6 Responses to “Google App Engine and the Services Revolution”

  1. # Blogger Hasan Sabir Sujon

    Thaks Ted for your views on Google App Engine. I am a fan of google and Adobe. and soon going to switch to Ubuntu cause I already have FLEX Builder and AIR for Linux.

    Google reader helped me to get in touch with you all the time.

    but that's not what I am writing for.
    I just want to ask you help us to get work with Google App Engine. so that we can build FLEX and AIR Apps of top of Google App Engine.

    The problem is its only support python right this moment. I have already came to know about "pyAMF".
    But I dont know anything about python. I use AMFPHP and recently BlazeDS.
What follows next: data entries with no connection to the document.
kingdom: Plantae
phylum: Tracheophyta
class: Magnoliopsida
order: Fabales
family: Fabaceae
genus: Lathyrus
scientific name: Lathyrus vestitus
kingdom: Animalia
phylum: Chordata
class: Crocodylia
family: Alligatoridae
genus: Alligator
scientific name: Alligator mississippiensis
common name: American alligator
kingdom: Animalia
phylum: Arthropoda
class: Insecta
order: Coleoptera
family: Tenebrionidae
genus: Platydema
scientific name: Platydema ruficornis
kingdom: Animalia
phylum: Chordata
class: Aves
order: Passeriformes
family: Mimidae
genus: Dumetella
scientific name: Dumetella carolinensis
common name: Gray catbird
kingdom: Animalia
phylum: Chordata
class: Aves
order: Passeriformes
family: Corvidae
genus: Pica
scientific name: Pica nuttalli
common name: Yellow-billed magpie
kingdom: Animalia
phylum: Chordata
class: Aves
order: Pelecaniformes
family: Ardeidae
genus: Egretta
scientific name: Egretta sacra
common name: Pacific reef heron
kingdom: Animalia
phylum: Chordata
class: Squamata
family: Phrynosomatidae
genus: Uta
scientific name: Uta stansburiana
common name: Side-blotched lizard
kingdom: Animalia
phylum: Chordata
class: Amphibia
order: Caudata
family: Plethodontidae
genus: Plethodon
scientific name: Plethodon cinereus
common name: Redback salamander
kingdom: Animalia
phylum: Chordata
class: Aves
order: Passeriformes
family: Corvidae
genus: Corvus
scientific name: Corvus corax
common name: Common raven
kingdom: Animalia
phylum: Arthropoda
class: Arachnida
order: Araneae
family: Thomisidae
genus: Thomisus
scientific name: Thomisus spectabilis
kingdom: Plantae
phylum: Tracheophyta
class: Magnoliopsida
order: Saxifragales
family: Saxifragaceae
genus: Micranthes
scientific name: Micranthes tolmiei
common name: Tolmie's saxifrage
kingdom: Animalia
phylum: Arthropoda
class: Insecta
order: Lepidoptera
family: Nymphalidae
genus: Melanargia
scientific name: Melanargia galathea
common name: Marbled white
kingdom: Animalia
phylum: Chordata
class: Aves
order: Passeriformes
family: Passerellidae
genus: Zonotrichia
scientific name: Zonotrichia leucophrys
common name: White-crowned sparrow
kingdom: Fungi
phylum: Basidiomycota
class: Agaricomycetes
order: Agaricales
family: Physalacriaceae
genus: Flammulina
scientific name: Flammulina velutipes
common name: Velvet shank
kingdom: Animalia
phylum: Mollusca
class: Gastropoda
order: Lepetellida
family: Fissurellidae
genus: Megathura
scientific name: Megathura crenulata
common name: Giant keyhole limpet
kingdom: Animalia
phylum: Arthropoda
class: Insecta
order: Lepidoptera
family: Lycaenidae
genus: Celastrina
    Give us some guideline.  

  2. # Blogger Javier de la Torre

    The guys at pyAMF are already working on it. Check out http://pyamf.org/wiki/GoogleAppEngine  

  3. # Blogger breen

    "Unless you want to shell out big $$$ for N servers (read 5+), load balancing, clustered storage/database, and staff to all that gear running smoothly, scalable service creation was really out of reach for most developers."

    Really? What about using Amazon's EC2 and S3?  

  4. # Blogger Ted Patrick

    EC2 and S3 still cost big $ and you are still handling scaling each image running. To use EC2 properly you really need the higher level API's within rightscale.com to do the job right. I think Google has done a great job at releasing something that is scalable by any developer and at the small to medium levels is free.

    Ted :)  

  5. # Blogger Aral

    Hey Ted,

    I wrote a quick primer on getting up and running with Flash and Google App Engine:

    http://aralbalkan.com/1307

    I'm getting ready to release an updated version this week that should provide a nice starting point for Flash/Flex apps on GAE.